**WHAT THIS TASK INVOLVES:**
In the listing below, look for "ilmapallonauhaa" and copy every line that has it.

(MATERIAL SUPPLIED begins)

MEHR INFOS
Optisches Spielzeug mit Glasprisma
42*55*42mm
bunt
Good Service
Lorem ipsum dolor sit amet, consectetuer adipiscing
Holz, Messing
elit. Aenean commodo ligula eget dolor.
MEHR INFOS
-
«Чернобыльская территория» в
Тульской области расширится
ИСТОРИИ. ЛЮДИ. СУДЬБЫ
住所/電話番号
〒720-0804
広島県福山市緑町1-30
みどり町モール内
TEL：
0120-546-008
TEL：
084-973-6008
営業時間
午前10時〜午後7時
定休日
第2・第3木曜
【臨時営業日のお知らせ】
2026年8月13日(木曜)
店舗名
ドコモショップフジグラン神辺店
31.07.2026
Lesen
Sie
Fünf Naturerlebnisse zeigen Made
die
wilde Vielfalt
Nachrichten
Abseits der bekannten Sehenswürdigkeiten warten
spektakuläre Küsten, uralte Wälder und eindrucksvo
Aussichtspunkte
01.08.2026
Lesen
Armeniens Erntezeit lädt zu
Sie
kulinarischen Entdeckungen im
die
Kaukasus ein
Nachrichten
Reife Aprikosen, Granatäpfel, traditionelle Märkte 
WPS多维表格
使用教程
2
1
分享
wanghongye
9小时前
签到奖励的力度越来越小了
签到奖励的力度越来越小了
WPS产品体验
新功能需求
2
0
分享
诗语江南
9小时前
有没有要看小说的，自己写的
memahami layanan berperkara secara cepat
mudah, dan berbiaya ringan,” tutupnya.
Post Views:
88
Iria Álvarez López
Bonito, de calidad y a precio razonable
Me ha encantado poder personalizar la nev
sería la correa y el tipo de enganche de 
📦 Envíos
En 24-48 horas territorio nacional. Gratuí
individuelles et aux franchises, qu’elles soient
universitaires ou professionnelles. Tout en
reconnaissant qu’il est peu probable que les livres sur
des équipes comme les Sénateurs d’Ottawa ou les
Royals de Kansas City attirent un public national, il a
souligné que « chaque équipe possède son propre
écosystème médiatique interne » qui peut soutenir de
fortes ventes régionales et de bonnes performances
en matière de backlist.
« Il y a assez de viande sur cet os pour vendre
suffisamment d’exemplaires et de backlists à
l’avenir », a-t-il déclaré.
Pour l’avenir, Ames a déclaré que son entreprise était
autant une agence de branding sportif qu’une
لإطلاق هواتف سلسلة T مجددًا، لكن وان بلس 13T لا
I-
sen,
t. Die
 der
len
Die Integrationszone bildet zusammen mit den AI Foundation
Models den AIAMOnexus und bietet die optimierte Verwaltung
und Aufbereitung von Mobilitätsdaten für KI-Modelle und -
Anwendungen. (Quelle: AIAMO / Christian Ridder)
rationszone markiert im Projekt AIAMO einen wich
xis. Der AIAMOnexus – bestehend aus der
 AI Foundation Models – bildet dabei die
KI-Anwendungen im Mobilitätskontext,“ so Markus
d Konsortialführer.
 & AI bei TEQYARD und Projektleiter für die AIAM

(MATERIAL SUPPLIED ends)
(MATERIAL SUPPLIED begins)

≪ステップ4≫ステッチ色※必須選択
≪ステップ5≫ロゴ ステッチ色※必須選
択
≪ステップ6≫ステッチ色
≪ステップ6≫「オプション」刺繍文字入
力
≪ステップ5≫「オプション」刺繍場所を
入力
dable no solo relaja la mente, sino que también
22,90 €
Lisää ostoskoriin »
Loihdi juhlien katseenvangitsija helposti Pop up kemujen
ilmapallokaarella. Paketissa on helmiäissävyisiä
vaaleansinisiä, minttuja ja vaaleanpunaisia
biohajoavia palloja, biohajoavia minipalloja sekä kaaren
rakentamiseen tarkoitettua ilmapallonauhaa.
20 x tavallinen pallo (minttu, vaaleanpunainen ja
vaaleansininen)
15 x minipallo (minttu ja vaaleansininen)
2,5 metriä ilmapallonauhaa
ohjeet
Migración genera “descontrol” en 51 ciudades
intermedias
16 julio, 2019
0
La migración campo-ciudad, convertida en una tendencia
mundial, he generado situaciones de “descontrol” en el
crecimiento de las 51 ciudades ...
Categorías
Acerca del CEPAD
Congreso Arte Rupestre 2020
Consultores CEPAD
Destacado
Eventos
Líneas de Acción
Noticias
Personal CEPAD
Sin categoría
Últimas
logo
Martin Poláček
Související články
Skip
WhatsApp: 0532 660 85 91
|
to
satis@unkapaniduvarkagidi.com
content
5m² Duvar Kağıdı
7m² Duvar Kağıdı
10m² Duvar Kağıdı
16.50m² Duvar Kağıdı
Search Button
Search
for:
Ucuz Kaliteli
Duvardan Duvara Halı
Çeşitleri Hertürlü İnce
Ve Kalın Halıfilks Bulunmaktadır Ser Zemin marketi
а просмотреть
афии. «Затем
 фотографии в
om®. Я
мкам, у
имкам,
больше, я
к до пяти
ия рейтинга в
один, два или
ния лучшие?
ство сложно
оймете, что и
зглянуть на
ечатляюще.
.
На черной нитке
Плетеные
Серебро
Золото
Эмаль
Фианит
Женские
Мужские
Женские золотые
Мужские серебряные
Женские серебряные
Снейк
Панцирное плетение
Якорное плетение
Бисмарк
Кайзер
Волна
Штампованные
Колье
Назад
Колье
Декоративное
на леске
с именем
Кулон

(MATERIAL SUPPLIED ends)

**ANSWER TO THE PROBLEM:**
rakentamiseen tarkoitettua ilmapallonauhaa.
2,5 metriä ilmapallonauhaa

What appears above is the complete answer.